那邊是眾女在揉面,這邊是用那種木錘在捶打芝麻一類的調料,這一句真的是貼切無比,要說這個作詩真的不是平白做的,要感同深受,你要是做了什么跟眼前不搭的事情,也不能讓人心理上去接受感動,但林青龍卻是把眼前的景物與事情與詩結合起來,造成了那種震撼感,讓大家的眼前也是一亮。
“好!”
林清霞首先鼓掌。
大家也跟著紛紛鼓掌起來。
“青龍是大才子,我們就是他的佳人。”
靜靜直接宣布著。
“才子配佳人,真的是好戲碼啊!”
林清霞燦爛來地笑著。
“青龍,我愛你!”
那邊,趙力穎更是瘋狂地喊了起來。
“啊!”
“啊啊!”
大家驚呼。
不過馬上這邊,古力那扎就回擊起來,“青龍是我們吉祥隊的,而且還是我們的老爺,我們都是他的小老婆,姐妹們,咱們不能讓別的女人把我們的老爺搶去啊!”

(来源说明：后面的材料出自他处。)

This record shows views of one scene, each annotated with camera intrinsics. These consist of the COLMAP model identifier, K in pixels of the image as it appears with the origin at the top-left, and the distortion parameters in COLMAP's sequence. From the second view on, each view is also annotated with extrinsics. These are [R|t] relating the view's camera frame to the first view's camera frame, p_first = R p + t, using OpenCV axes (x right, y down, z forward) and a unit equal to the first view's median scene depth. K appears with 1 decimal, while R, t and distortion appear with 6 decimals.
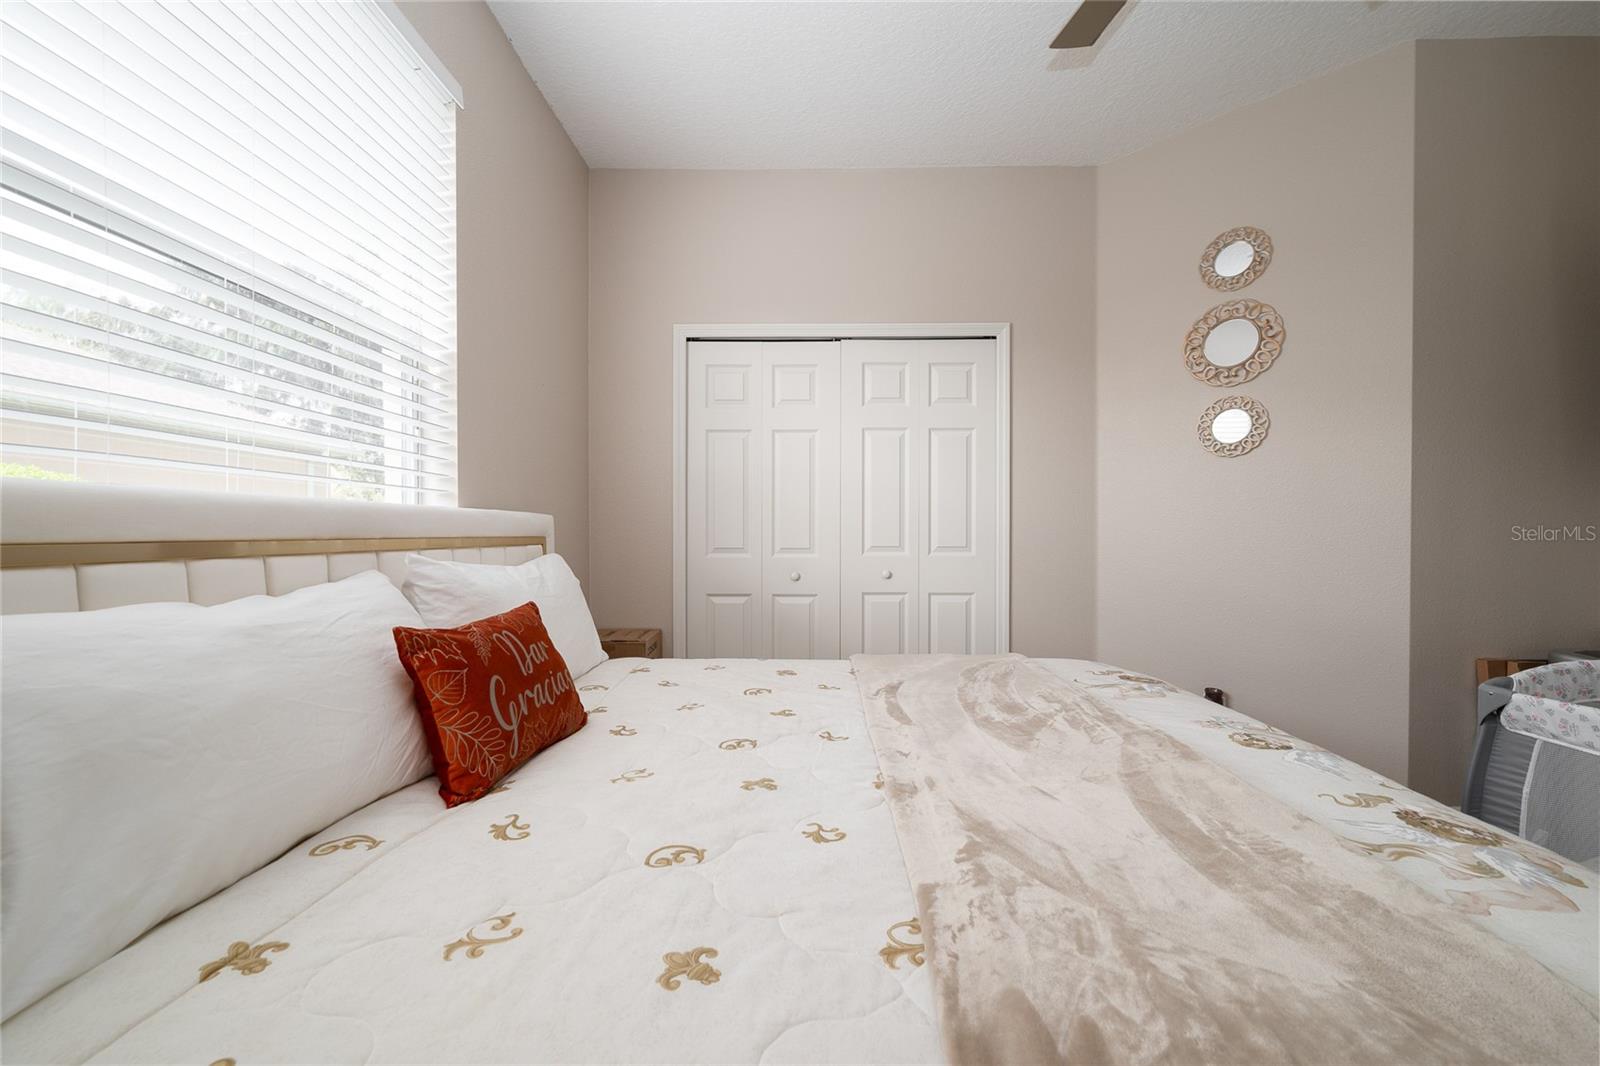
lens RADIAL K [[645.9, 0, 802.0], [0, 645.9, 507.4], [0, 0, 1]] dist [0.000702, 0.000205]
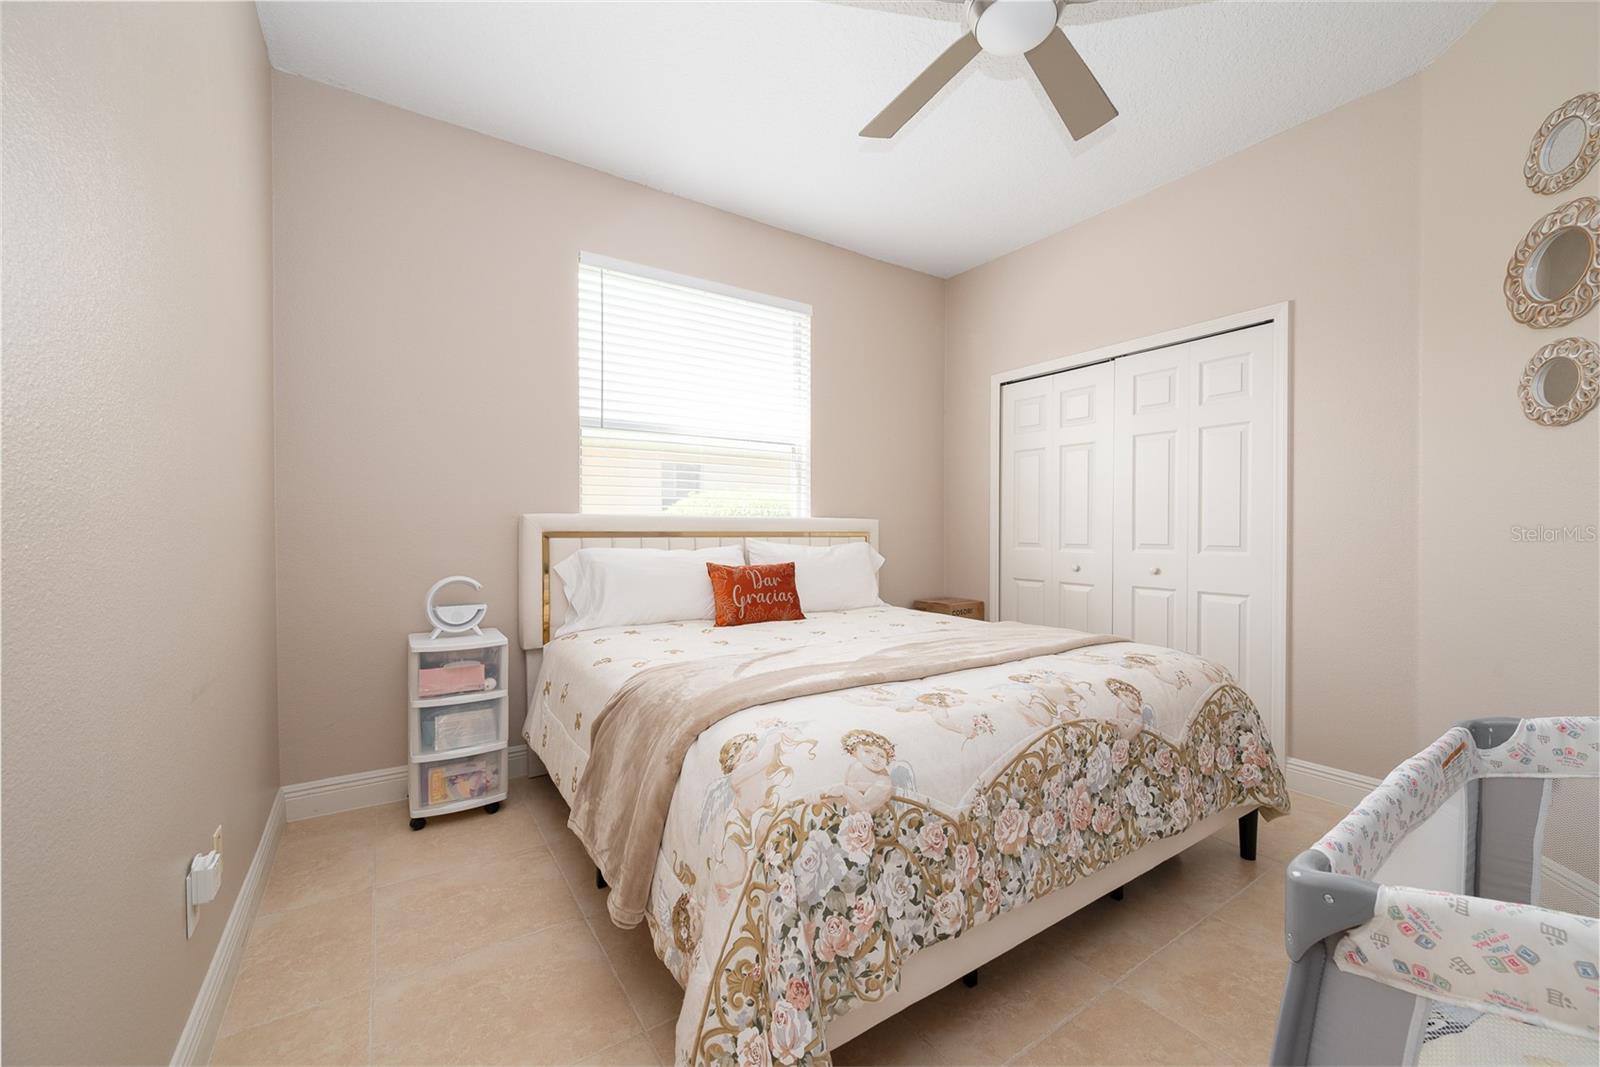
lens RADIAL K [[633.9, 0, 805.5], [0, 633.9, 532.7], [0, 0, 1]] dist [0.000931, 0.000294]
pose [[0.562697, 0.005545, -0.826645, 0.720369], [0.026525, 0.999341, 0.024759, -0.000752], [0.826238, -0.035859, 0.562179, -0.075664]]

古力那扎平時都是柔柔弱弱的,但是這個時候事關搶男人這個問題上,她卻是直接發了性格,那種豁出去的樣子真的讓人驚嘆女人其實是非常善于變化自己的,只要有一定的環境,她就會發生一定的變化。
“對,要守護住咱們老爺。”
蔡紹芬一聽頓時叫了起來。
“姐妹們,把對面的青龍才子搶回來。”
靜靜一聲吆喝,那邊的人也開始要進攻了。
“哦,搶清龍才子了。”
歐陽那那吆喝起來,她是一馬當先。
后面,趙力穎,楊玉瑩也是殺氣騰騰。
“姐妹們,抄家伙啊!”
蔡紹芬一聲吆喝。
朱音,張寒韻和古力那扎也不甘示弱。